Locate every line below that contains the word "size" and copy it.

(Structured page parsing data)
*** Begin section ***

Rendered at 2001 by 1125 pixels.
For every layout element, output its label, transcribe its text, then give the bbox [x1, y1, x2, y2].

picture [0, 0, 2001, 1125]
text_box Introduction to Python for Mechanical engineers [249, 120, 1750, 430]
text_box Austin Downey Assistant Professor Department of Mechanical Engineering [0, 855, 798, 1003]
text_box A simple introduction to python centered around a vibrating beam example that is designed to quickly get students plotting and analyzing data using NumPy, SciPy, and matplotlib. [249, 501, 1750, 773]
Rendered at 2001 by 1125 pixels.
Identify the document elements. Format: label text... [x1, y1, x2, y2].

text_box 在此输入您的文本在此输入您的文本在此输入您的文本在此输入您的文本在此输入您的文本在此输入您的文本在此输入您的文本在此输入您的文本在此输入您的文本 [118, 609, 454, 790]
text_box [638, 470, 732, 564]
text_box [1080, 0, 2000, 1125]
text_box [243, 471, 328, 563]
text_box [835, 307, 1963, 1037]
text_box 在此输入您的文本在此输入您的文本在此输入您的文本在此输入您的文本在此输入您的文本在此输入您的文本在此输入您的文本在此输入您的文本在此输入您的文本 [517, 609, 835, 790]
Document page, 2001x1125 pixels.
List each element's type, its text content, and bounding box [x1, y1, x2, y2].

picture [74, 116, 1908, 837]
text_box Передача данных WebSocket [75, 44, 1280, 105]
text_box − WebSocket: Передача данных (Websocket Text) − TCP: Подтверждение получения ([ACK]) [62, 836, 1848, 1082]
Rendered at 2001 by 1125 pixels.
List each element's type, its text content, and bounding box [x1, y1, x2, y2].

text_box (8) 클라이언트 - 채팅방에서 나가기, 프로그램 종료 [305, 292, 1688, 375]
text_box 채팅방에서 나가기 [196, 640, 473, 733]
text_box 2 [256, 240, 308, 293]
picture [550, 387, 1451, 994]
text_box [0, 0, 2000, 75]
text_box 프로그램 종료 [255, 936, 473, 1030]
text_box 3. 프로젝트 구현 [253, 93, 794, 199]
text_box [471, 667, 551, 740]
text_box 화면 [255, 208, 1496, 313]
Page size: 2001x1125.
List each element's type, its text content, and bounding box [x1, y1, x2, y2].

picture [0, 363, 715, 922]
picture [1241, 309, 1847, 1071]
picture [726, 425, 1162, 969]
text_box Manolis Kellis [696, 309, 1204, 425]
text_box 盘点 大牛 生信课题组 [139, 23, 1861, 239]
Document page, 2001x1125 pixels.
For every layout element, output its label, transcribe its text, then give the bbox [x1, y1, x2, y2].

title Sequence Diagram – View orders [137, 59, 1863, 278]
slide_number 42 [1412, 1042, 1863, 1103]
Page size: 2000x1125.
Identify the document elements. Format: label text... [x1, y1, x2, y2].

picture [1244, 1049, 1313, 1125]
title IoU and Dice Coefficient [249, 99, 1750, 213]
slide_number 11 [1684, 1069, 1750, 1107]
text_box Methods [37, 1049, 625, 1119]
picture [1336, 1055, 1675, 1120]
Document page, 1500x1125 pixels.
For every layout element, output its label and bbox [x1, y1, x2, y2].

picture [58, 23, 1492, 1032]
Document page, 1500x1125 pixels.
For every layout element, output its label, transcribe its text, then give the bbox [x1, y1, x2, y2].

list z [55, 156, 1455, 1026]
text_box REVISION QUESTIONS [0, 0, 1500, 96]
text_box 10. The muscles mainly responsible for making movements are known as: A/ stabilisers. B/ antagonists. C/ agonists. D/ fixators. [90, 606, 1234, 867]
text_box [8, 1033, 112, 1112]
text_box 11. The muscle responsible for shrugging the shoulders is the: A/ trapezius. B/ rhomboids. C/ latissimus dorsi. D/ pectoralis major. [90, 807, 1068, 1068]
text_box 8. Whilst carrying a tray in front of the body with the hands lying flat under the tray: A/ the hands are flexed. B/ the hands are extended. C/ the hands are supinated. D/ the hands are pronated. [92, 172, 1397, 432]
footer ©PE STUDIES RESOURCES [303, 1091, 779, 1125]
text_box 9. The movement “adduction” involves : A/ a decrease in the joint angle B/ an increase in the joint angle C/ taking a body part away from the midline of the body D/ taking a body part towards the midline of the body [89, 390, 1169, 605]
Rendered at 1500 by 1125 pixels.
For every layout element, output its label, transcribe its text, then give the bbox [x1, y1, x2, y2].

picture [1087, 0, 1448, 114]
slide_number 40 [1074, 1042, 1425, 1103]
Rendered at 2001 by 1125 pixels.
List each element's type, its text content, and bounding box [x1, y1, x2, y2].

*** End section ***

▸ Response to this task
Page size: 2001x1125.
Page size: 2000x1125.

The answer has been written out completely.